» **TASK DIRECTIONS**
Lay out the lines below as a Markdown table with the columns "Row" and "Line," one numbered row per line and no blank lines. Leave the pictures out.

Stored data entries:
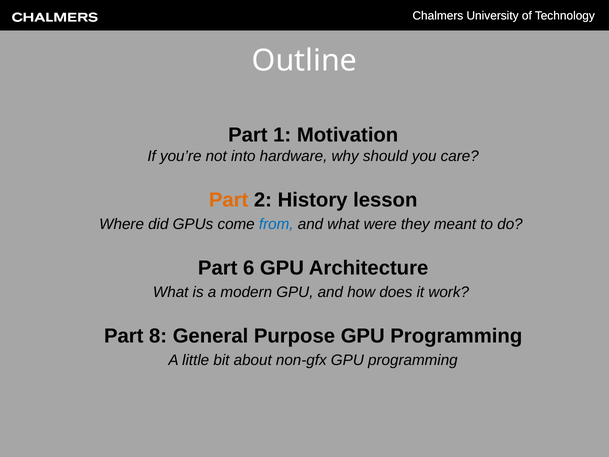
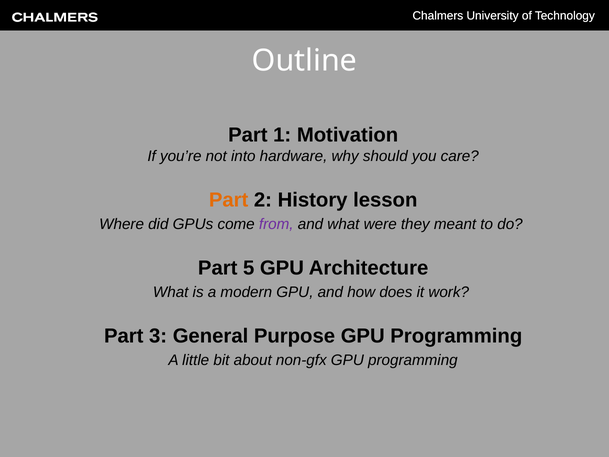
from colour: blue -> purple
6: 6 -> 5
8: 8 -> 3
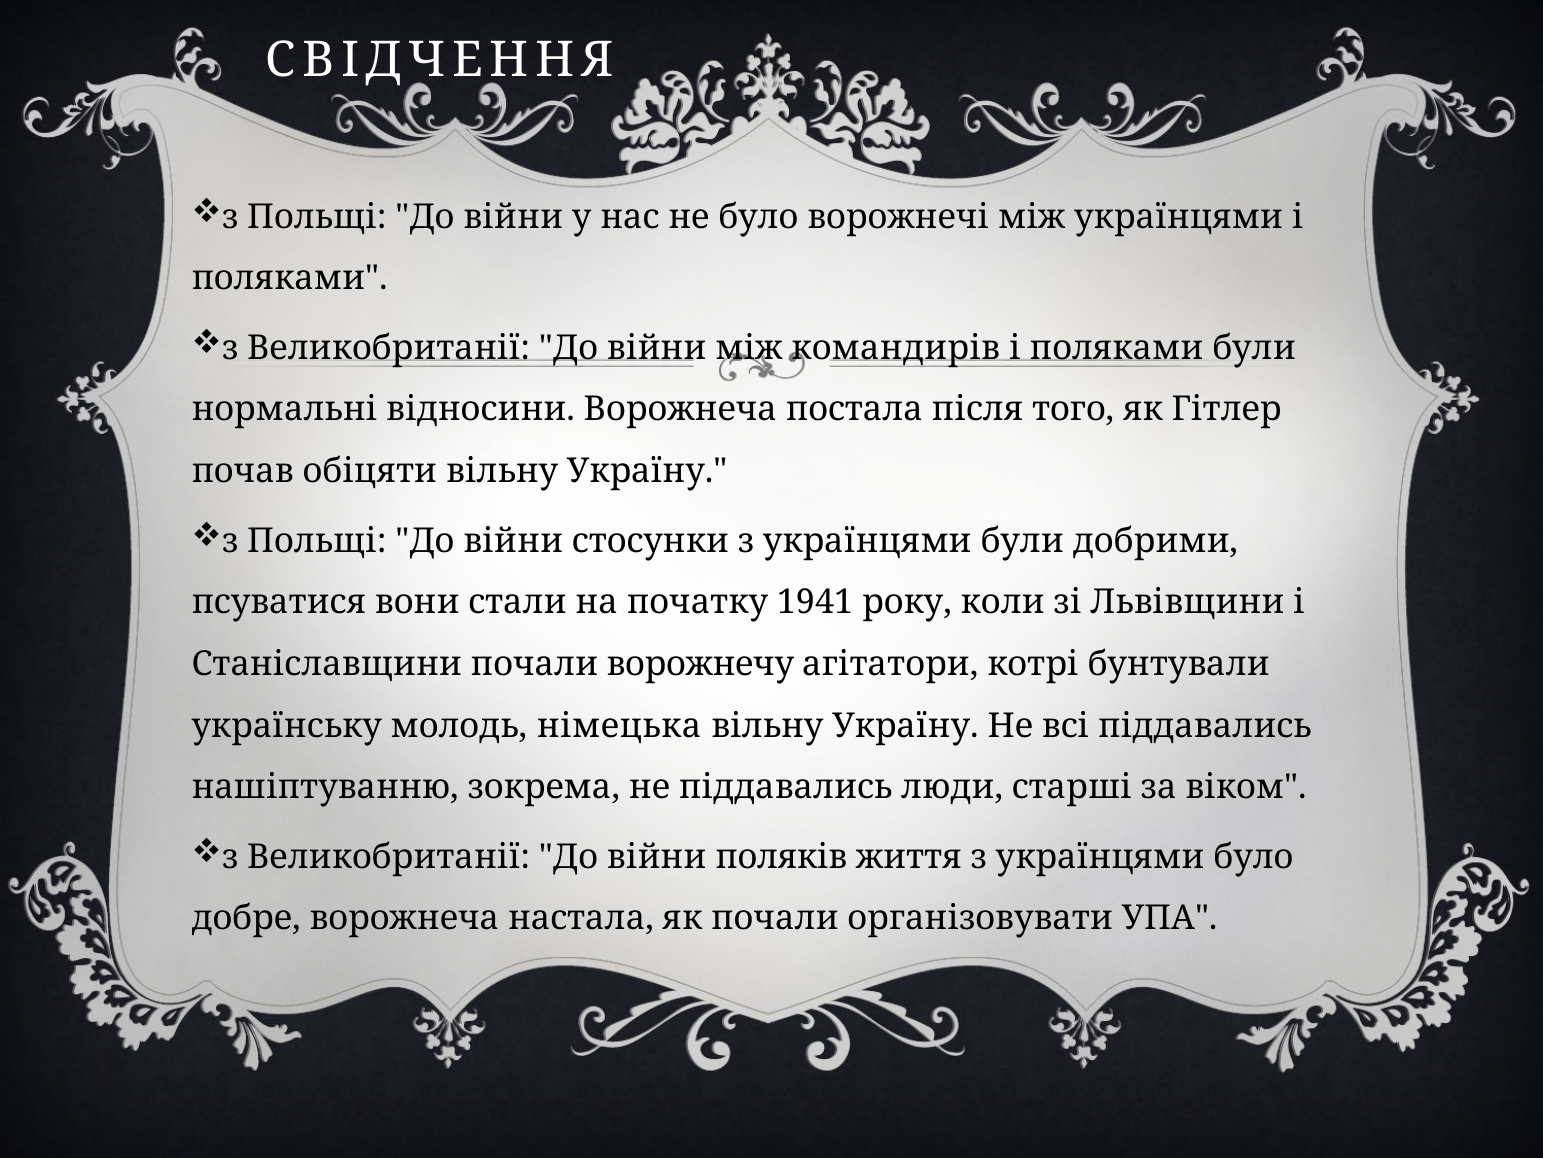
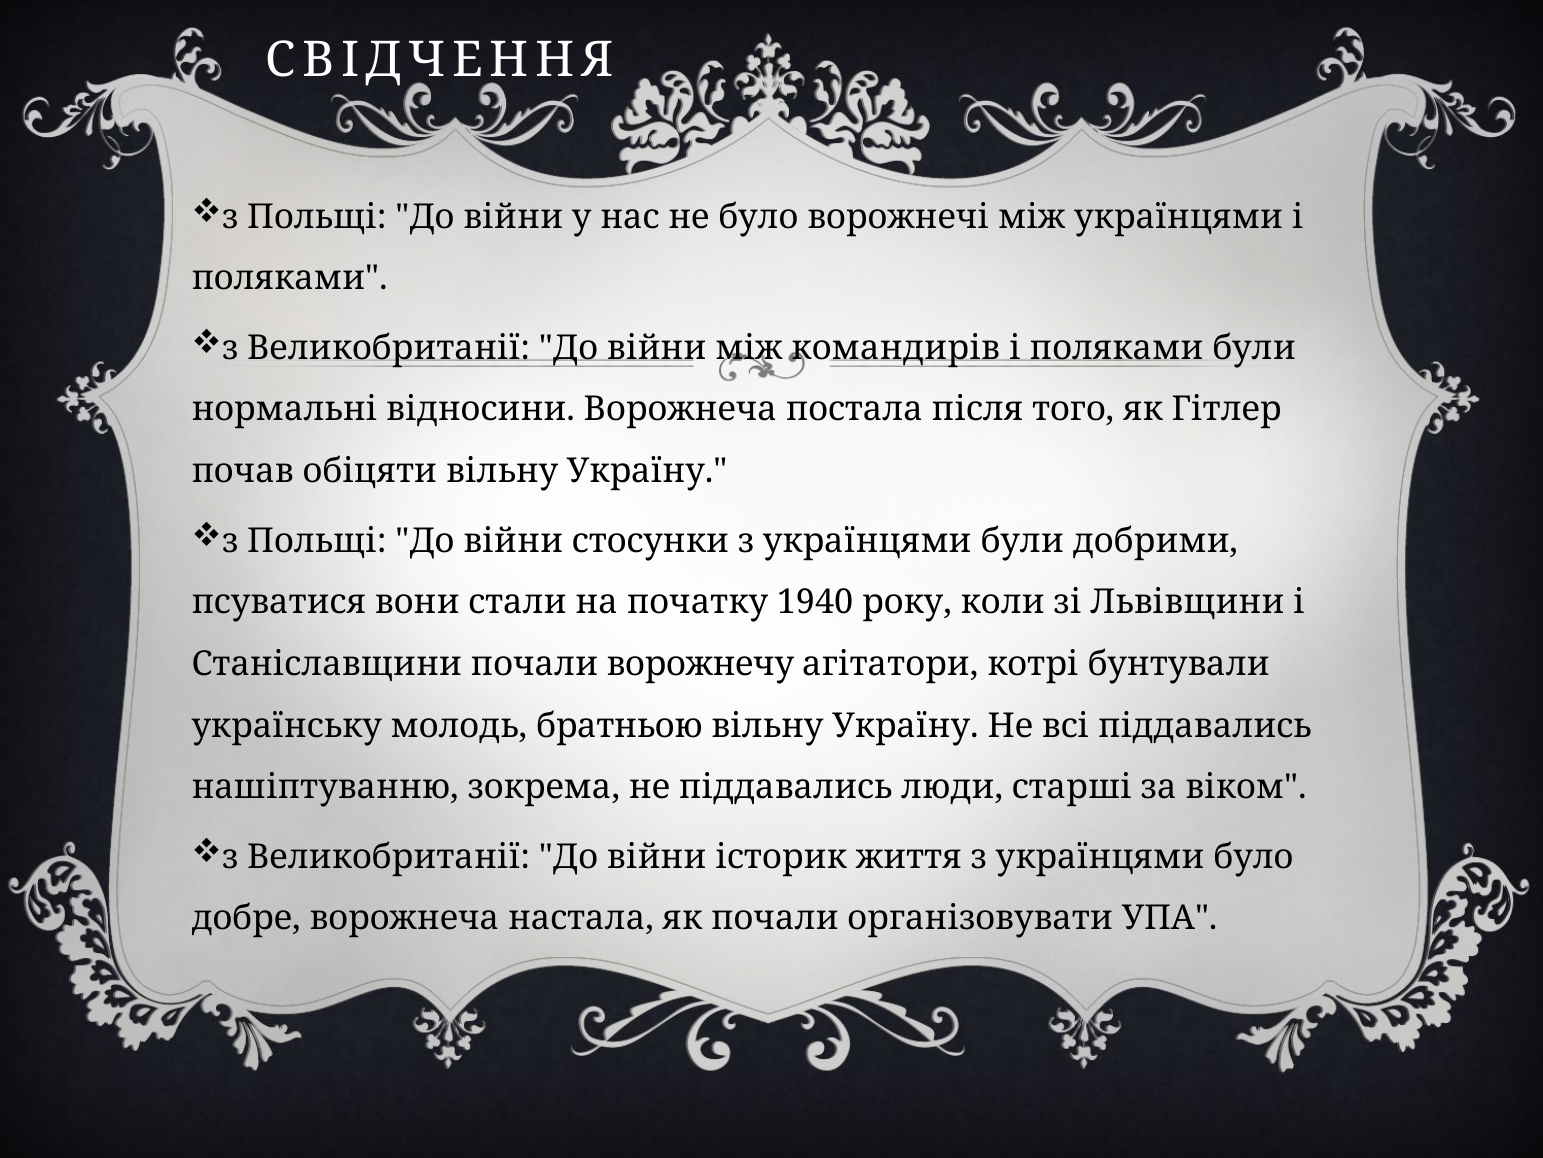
1941: 1941 -> 1940
німецька: німецька -> братньою
поляків: поляків -> історик
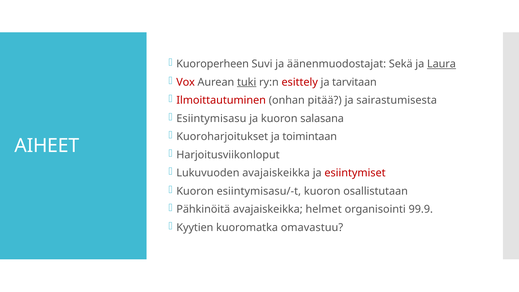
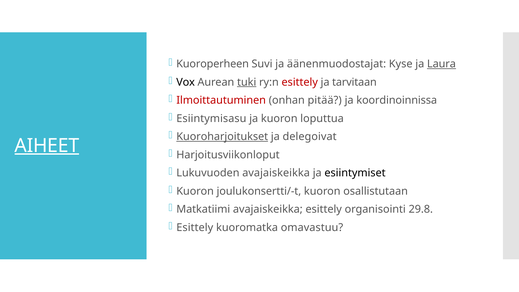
Sekä: Sekä -> Kyse
Vox colour: red -> black
sairastumisesta: sairastumisesta -> koordinoinnissa
salasana: salasana -> loputtua
Kuoroharjoitukset underline: none -> present
toimintaan: toimintaan -> delegoivat
AIHEET underline: none -> present
esiintymiset colour: red -> black
esiintymisasu/-t: esiintymisasu/-t -> joulukonsertti/-t
Pähkinöitä: Pähkinöitä -> Matkatiimi
avajaiskeikka helmet: helmet -> esittely
99.9: 99.9 -> 29.8
Kyytien at (195, 227): Kyytien -> Esittely
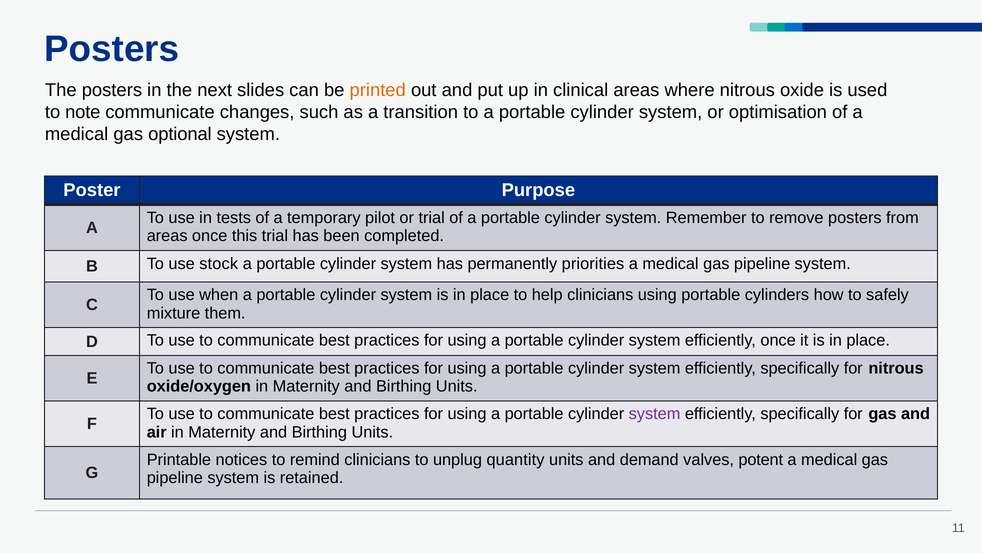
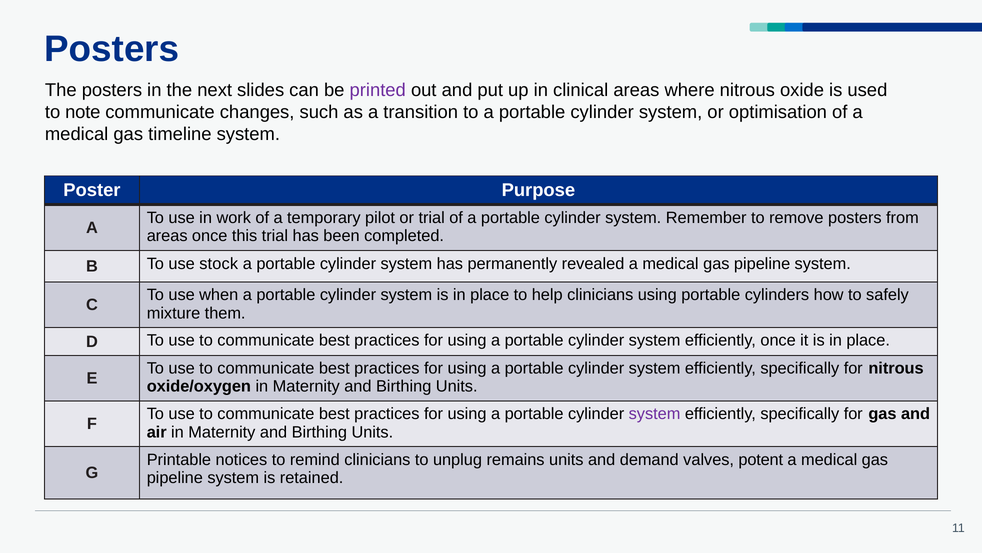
printed colour: orange -> purple
optional: optional -> timeline
tests: tests -> work
priorities: priorities -> revealed
quantity: quantity -> remains
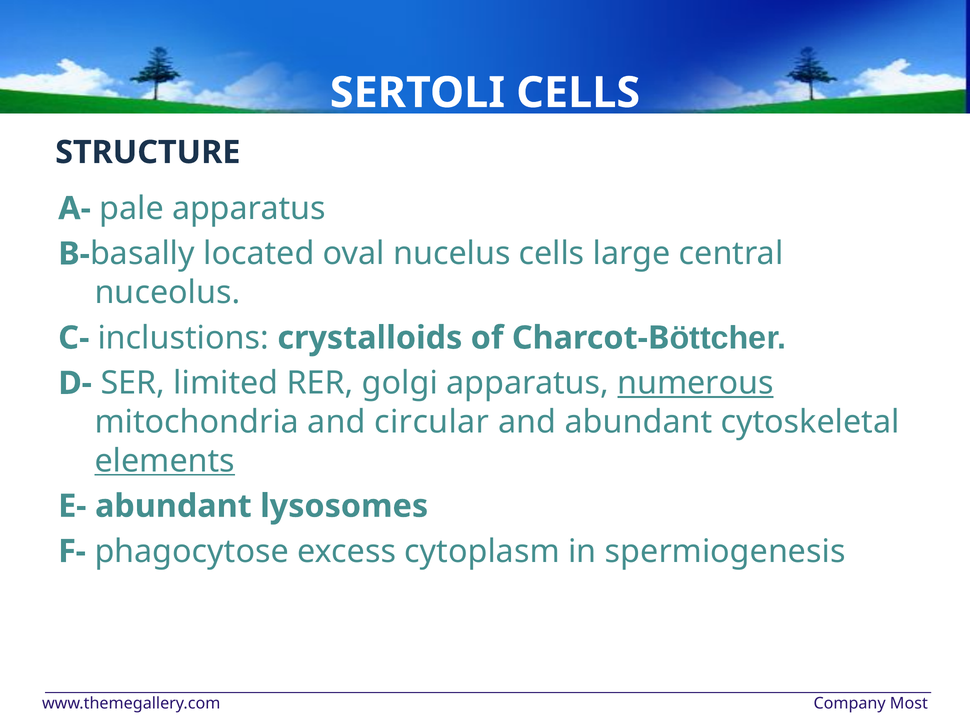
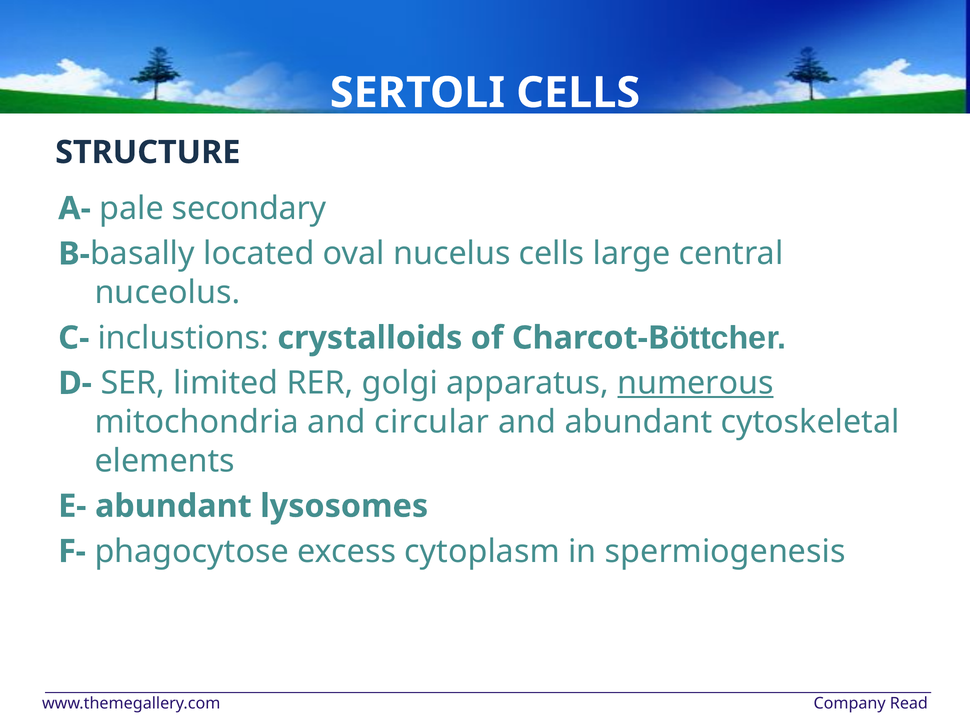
pale apparatus: apparatus -> secondary
elements underline: present -> none
Most: Most -> Read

» **FINAL RESULT**
| Row | Line |
|---|---|
| 1 | from colour: blue -> purple |
| 2 | 6: 6 -> 5 |
| 3 | 8: 8 -> 3 |
| 4 | 1941: 1941 -> 1940 |
| 5 | німецька: німецька -> братньою |
| 6 | поляків: поляків -> історик |
| 7 | Sekä: Sekä -> Kyse |
| 8 | Vox colour: red -> black |
| 9 | sairastumisesta: sairastumisesta -> koordinoinnissa |
| 10 | salasana: salasana -> loputtua |
| 11 | Kuoroharjoitukset underline: none -> present |
| 12 | toimintaan: toimintaan -> delegoivat |
| 13 | AIHEET underline: none -> present |
| 14 | esiintymiset colour: red -> black |
| 15 | esiintymisasu/-t: esiintymisasu/-t -> joulukonsertti/-t |
| 16 | Pähkinöitä: Pähkinöitä -> Matkatiimi |
| 17 | avajaiskeikka helmet: helmet -> esittely |
| 18 | 99.9: 99.9 -> 29.8 |
| 19 | Kyytien at (195, 227): Kyytien -> Esittely |
| 20 | printed colour: orange -> purple |
| 21 | optional: optional -> timeline |
| 22 | tests: tests -> work |
| 23 | priorities: priorities -> revealed |
| 24 | quantity: quantity -> remains |
| 25 | pale apparatus: apparatus -> secondary |
| 26 | elements underline: present -> none |
| 27 | Most: Most -> Read |